Every year, in the summer and fall months, the US east coast and gulf coast face a few tropical storms, as well as many other places. These storms start near the African coast of the Sahara Desert, travel across the Atlantic Ocean, and then make landfall with high wind and rain. Depending on how much moisture they pick up and where the landfall happens can determine how much damage they cause. With each storm, there comes a bevy of forecasts put out by different computer models. These forecasts begin about 10 days out and change as the storm gets closer and closer. This blog tries to extract some learnings from this process of forecasting. To explain the points, I am using screenshots from different hurricanes in the past.

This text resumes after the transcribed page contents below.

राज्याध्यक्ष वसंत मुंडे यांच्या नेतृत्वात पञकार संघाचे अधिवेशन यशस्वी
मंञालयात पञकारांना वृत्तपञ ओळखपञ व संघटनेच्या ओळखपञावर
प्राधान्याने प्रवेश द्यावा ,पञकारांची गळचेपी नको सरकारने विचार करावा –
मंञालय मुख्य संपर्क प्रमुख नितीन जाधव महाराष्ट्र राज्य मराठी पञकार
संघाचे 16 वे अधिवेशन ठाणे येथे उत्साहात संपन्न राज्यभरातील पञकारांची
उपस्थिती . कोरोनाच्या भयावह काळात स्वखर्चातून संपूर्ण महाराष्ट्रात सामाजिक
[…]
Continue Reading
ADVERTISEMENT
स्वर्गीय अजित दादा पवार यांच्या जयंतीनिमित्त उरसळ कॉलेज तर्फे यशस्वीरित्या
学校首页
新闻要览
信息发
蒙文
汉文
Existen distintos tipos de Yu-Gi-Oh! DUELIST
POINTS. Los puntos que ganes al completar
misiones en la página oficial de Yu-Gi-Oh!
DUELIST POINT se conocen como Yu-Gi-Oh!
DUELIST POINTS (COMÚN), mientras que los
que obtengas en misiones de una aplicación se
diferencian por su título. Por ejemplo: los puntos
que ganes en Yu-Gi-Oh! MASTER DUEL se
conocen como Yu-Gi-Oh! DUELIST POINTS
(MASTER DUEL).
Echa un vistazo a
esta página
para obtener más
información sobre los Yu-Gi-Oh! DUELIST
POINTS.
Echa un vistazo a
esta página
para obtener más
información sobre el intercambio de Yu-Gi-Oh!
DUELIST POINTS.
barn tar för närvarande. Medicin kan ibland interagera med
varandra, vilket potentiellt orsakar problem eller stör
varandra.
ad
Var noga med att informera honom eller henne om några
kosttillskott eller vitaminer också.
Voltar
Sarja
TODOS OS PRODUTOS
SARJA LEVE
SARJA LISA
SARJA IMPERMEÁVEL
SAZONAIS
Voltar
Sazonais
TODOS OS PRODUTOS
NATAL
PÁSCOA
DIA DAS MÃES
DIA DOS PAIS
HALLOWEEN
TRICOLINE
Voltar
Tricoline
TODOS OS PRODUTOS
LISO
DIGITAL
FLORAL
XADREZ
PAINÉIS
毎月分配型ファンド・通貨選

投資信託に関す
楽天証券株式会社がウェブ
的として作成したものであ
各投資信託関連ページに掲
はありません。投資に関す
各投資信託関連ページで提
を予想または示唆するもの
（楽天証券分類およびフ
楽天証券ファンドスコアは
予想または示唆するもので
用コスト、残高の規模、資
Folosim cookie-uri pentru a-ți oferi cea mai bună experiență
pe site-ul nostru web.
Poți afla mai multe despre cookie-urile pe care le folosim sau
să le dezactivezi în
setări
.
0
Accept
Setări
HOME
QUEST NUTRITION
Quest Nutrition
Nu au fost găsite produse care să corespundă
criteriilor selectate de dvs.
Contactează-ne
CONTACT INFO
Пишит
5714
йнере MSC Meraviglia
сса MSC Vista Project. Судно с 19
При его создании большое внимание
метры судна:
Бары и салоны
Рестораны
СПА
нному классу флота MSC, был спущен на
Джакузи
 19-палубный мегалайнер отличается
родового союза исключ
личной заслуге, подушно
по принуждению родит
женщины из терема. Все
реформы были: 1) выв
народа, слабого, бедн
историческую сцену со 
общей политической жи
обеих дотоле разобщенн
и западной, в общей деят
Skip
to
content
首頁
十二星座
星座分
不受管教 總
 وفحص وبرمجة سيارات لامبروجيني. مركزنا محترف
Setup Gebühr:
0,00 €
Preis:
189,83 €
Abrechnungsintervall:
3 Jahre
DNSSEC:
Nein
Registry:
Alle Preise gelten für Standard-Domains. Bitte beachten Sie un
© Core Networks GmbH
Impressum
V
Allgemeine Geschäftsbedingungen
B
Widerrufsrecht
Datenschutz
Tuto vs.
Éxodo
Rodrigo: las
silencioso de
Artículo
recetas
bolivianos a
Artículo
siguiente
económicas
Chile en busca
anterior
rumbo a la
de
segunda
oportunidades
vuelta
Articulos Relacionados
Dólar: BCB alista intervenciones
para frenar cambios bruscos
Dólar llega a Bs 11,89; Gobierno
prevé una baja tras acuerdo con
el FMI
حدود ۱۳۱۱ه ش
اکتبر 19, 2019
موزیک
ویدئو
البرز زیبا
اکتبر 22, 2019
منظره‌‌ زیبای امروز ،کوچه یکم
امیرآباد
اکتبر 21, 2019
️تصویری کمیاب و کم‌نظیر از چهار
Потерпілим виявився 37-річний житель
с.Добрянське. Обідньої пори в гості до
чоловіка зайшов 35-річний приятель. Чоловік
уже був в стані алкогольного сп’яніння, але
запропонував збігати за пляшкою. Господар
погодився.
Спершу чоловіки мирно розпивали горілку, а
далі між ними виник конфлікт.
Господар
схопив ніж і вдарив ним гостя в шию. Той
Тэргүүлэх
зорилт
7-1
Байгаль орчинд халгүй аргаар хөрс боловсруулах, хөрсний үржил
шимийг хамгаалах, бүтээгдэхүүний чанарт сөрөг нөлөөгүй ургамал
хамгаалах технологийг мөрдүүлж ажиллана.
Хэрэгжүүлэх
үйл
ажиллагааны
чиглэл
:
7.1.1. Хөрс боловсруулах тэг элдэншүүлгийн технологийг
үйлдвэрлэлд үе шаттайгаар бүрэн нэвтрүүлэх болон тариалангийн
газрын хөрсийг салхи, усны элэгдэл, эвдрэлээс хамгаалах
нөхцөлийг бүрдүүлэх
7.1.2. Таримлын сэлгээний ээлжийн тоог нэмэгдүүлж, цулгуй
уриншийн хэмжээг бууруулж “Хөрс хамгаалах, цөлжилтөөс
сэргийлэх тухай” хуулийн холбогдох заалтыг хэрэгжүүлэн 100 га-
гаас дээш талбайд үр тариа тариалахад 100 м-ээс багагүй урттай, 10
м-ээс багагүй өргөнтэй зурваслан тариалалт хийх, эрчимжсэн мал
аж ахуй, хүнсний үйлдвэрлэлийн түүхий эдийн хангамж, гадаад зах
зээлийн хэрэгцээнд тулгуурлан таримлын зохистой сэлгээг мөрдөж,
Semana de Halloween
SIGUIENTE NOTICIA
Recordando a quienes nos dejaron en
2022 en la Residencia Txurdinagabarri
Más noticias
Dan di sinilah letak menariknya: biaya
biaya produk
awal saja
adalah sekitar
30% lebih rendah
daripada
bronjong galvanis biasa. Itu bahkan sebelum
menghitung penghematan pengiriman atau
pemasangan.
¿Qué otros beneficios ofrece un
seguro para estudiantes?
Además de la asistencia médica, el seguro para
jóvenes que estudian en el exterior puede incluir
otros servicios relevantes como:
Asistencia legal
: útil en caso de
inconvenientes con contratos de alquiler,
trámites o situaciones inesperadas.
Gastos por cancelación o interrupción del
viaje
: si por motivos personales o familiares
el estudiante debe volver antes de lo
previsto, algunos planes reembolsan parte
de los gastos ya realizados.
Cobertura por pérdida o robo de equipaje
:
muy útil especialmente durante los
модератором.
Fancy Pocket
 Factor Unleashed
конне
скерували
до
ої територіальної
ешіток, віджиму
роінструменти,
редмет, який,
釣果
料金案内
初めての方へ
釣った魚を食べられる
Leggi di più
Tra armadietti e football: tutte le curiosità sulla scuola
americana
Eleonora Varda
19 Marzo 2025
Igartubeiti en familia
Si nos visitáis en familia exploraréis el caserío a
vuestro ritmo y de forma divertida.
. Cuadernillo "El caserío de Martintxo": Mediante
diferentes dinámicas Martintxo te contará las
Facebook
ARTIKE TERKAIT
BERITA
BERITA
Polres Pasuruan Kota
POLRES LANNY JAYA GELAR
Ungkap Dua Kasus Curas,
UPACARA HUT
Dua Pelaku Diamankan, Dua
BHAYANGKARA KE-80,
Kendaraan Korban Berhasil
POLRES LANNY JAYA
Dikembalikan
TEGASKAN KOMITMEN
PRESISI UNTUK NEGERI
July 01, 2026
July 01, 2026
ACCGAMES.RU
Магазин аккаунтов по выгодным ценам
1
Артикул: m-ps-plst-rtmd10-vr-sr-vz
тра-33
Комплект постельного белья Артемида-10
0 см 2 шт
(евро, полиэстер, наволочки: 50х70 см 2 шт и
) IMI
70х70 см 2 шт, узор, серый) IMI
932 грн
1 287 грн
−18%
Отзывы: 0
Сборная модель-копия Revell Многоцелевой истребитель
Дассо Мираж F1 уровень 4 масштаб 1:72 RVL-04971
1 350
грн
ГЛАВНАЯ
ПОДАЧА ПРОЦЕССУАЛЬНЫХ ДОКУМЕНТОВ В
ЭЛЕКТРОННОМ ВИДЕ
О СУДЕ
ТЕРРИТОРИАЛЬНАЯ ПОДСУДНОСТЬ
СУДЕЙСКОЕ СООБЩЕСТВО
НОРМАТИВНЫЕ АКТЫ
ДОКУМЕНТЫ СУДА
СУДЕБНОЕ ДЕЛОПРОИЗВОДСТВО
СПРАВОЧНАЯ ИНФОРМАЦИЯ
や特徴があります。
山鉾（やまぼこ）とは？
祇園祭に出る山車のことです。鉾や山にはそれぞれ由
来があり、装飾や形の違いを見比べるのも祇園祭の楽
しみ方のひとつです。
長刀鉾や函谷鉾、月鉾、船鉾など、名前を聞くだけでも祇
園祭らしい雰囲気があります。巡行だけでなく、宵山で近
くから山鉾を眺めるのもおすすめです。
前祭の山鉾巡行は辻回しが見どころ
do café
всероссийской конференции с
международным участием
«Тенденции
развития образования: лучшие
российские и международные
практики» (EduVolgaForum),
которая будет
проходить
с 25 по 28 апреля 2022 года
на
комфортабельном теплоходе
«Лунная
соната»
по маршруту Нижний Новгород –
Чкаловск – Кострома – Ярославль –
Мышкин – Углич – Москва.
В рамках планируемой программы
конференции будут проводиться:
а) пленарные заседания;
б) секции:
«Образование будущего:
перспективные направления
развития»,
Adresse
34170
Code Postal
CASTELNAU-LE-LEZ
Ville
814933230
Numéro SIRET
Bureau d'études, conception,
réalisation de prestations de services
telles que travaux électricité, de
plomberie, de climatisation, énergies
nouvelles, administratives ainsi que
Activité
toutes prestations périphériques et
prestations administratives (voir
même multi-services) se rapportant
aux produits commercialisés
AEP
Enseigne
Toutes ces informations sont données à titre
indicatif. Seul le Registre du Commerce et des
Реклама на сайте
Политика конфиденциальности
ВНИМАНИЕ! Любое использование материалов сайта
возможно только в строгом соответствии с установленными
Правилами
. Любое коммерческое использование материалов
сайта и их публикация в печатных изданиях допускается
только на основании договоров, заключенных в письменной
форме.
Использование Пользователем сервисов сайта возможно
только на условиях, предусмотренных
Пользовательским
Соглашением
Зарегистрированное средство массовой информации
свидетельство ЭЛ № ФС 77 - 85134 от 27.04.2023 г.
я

Different methods lead to different forecasts

As one can see in the pictures (Source) below, there are a number of lines that show the forecast as generated by different models. (Hurricane Irma which made landfall in Southern Florida at 1 pm on the 10th of September 2017.) The first forecast is from the 2nd of September, and the second forecast is from the 6th of September. The different colored lines represent different forecasts as generated by a different computer or human models. The different models do not agree with each other, and the band of projection gets wider as one moves further away from the current location of the storm.

hurricane-forecasting-lessons

Forecasting lesson 1:

Almost all forecasts are precisely wrong, though many are correct enough to be useful. Try and find the ones that are correct and useful for your business.

Forecasting lesson 2:

Use the right model(s).

Forecasting lesson 3:

Consensus from different independent forecasts can be useful. Click the link to see consensus forecasts describing the different forecast methods. You might consider combining forecasts from independent sources by using simple or weighted averages.

Read More: Selecting the Appropriate Forecasting Method

Forecasting lesson 4:

Sometimes, there is no substitute for walking outside and seeing the conditions for yourself. Consensus should not be limited to the computer models and can include forecaster (human) input. Ensure you are encouraging people with ‘ears on the ground’ to provide input into your forecasting process.

Forecast improves with more up to date data: As more data comes in (and as the eye of the storm gets closer to land), the models become better, though by no means perfect, in predicting where the landfall will occur. The pictures below (Source) are from Hurricane Katrina, which made landfall on the Gulf Coast on August 29, 2005. It is worth noting how the band narrows from August 24 to August 28.

Forecasting lesson 5:

Forecasts further out in time are less reliable than forecasts in the near future. Be aware of the prediction interval or the ‘cone of uncertainty’ related to your forecast. Be very clear about when the forecast is plan-worthy and when it is execution worthy.

Learn More: Top Forecast Accuracy Dashboard KPIs to Track On-Demand Webinar

Forecasting lesson 6:

A forecaster should not saddle themselves with the previous forecast. As new and better information comes in, one should be ruthless in discarding the old forecast and moving on to the newer, hopefully, better forecast.

Leadtime matters: For the person who finds themselves in the projected path of the hurricane, a key decision is when to move to a safer area. Given the changing forecast, it is quite natural to delay this move till the last possible moment. While this is OK to some degree, there comes a point of no return, after which the evacuation is not entirely possible. At that point, the only option is to ride out the storm. So, it is important to know the time by which you should decide to evacuate or stay put.

Forecast Lesson 7:

Know which forecast to hang your hat on. If you are getting material from China, and that has a 3-month lead time, there is no point in waiting for the very accurate forecast the month before as it is too late by then to get the product from China in time for the delivery to the customer.

Plan for Scenarios: Since there is a chance for the storm to go in places where it was previously not forecasted to go (within some limits of course), it would be advisable to plan and prepare for a possible impact as a just in case. In the worst case, there will be some extra supplies to work with over the next few weeks.

Read More: 6 Ways You Can Improve Forecast Accuracy with Demand Sensing

Forecast Lesson 8:

Understand that the future is uncertain, and all forecasts can have varying degrees of error in them. Plan for different eventualities by doing what-if scenarios as part of your planning process.

In summary, there is a lot to be learned about business forecasting from the field of weather forecasting. And perhaps the biggest lesson is that the forecast is often wrong, even when multi-million dollars’ worth of computer systems are at work. So do not lose hope and keep up the good work.